También dentro del marxismo, la teoría del valor ha sido objeto de críticas, revisiones y reformulaciones: algunos marxistas contemporáneos, por ejemplo, subrayan una ruptura radical entre la concepción ricardiana y la marxiana, más que una continuidad. No nos detendremos aquí en ese terreno, que es vasto y técnico. El problema se concentra, en buena medida, en la famosa cuestión de la transformación de los valores en precios, un punto arduo que ha alimentado bibliotecas enteras y que excede el propósito de este texto.
Pero lo que sí conviene destacar es que la demostración de la explotación —y, más ampliamente, la afirmación de que son los trabajadores quienes producen la riqueza social— no depende de una adhesión a la teoría del valor de Marx. Contra lo que creen los apologistas del capitalismo, las críticas a la teoría objetiva del valor, más aún en sus formas simplificadas que son tan habituales en los actuales libertarianos, no compromete el edificio entero de la crítica marxiana de la explotación.
El propio Marx desplegó, en su investigación, una batería de argumentos que podrían reformularse en otros marcos sin perder su potencia crítica de la explotación. Lo esencial no está en los detalles técnicos de la teoría del valor, sino en la estructura social que la crítica de Marx permite iluminar: una forma de organización del trabajo donde una parte de la riqueza producida no vuelve a quienes la generaron, sino que se acumula en manos de quienes detentan el control de los medios de producción. Si entendemos la explotación como el despojo de los productores directos del control sobre el producto de su trabajo —como la apropiación privada, por parte de una clase separada, de una riqueza generada colectivamente—, entonces su crítica no depende estrictamente de la teoría ricardiana del valor.

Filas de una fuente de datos
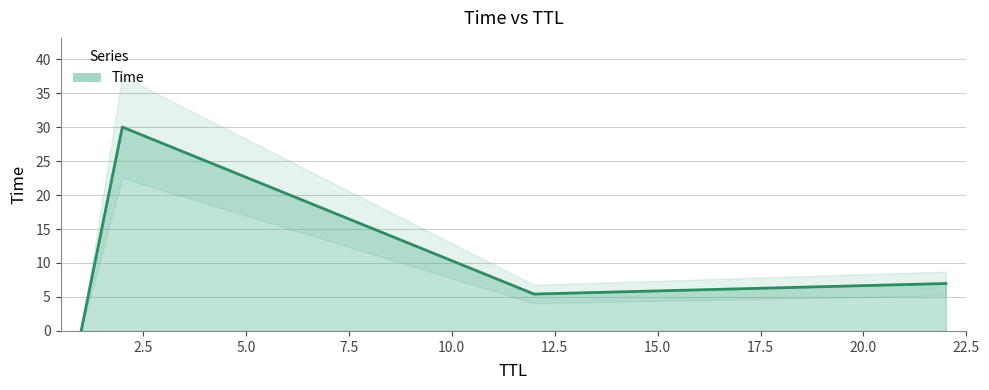

Is it true that the value at 12 is 5.4?

True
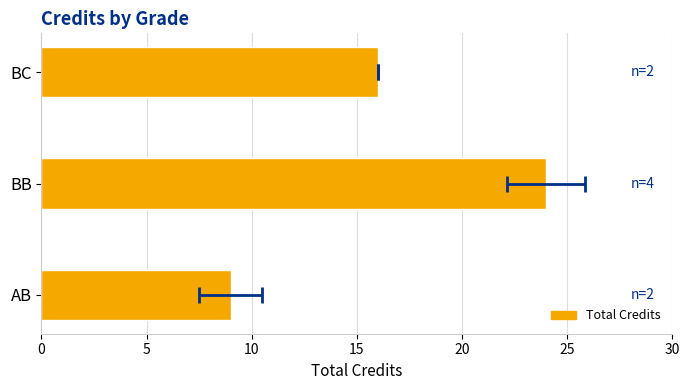

What is the sum of all values?

49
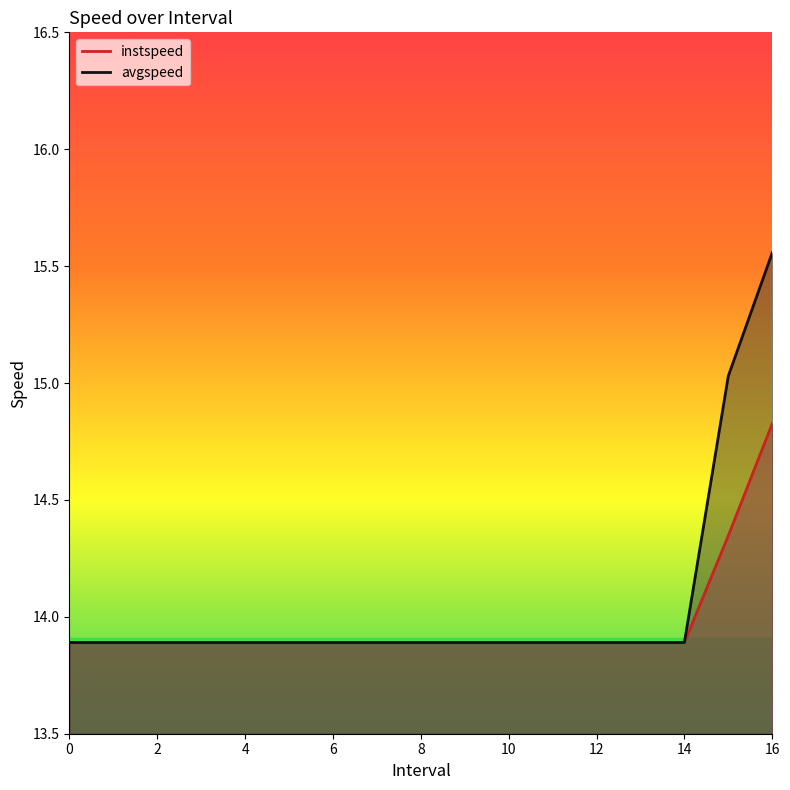

What is the approximate value of instspeed line at 15?

14.3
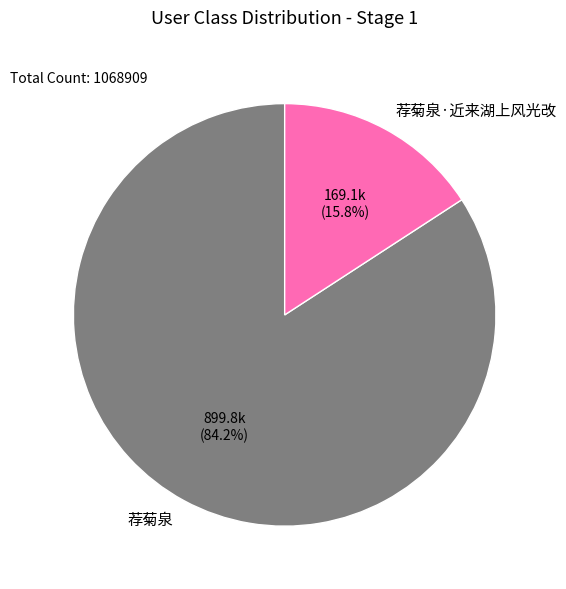

Rank the categories by value from highest to lowest.

荐菊泉, 荐菊泉·近来湖上风光改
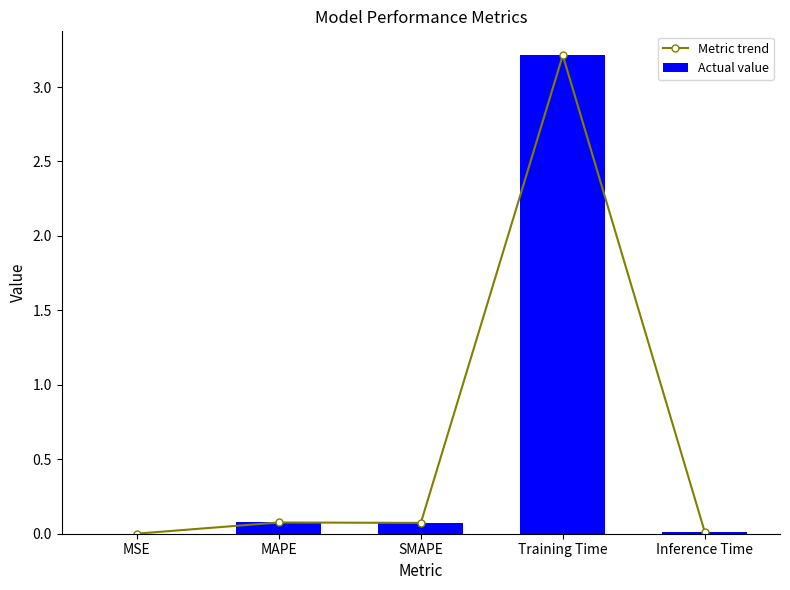

Reading left to right, extract all data points from this chart.

Metric trend: MSE=0.0	MAPE=0.1	SMAPE=0.1	Training Time=3.2	Inference Time=0.0
Actual value: MSE=0.0	MAPE=0.1	SMAPE=0.1	Training Time=3.2	Inference Time=0.0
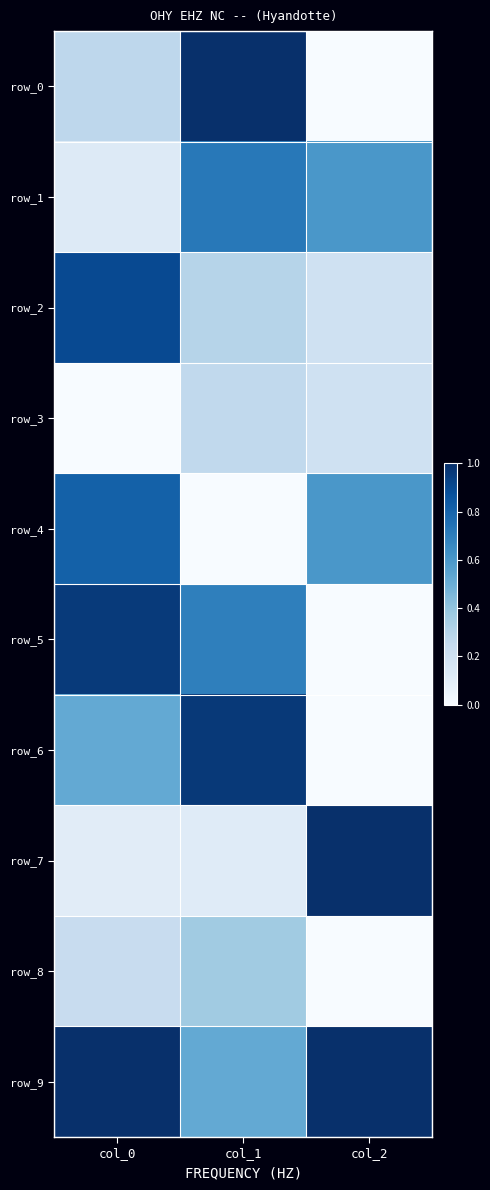

Which category has the lowest value in the row_4 series?

col_1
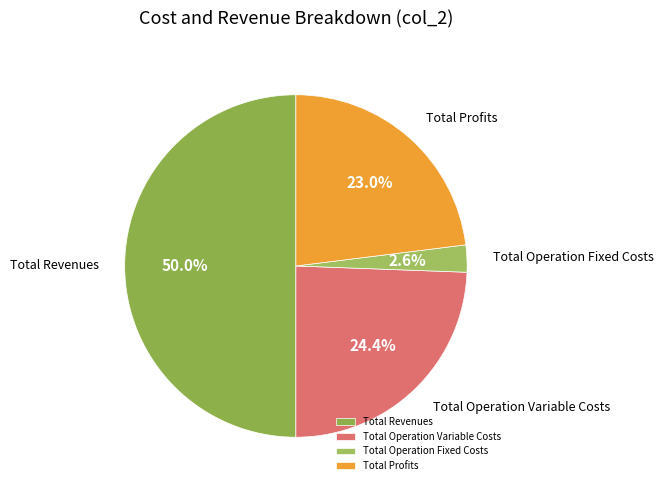

Is Total Operation Variable Costs the majority of the pie?

No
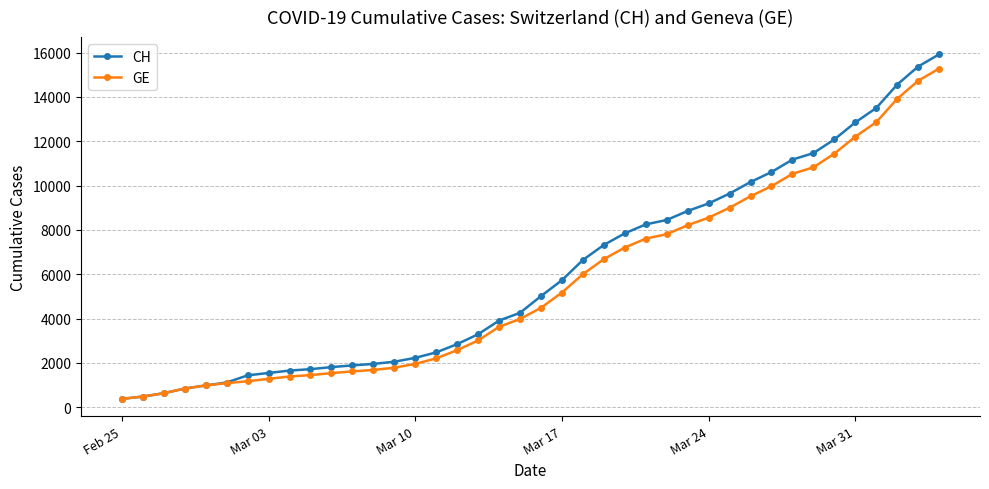

Which series has the largest range (max minus min)?

CH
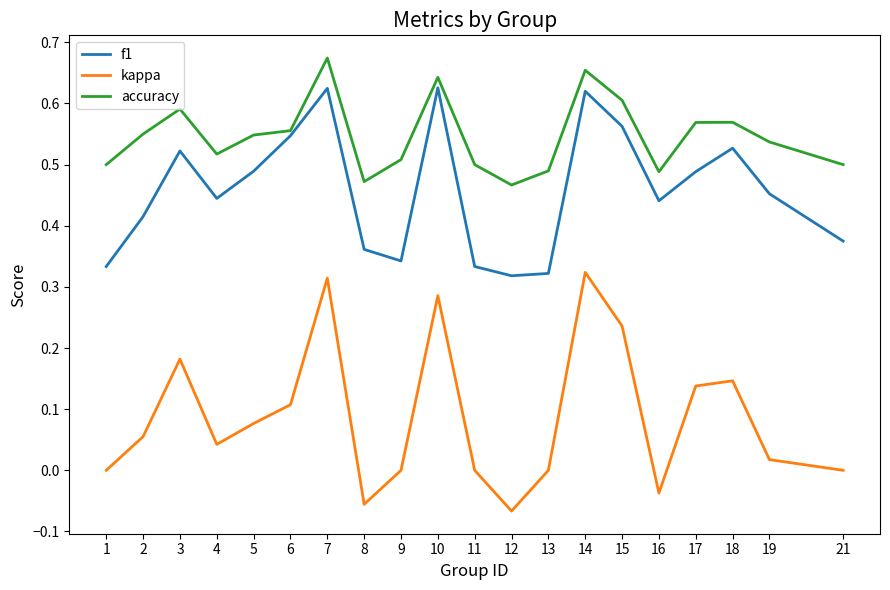

Is this an area chart (filled region under the line)?

No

__DETALLES DEL PROBLEMA__.
Según el pasaje, ¿en qué cuestión se concentra en buena medida el problema de la teoría del valor dentro del marxismo? Las filas no guardan ninguna relación con el pasaje.

__SOLUCIÓN DEL PROBLEMA__.
En la famosa cuestión de la transformación de los valores en precios.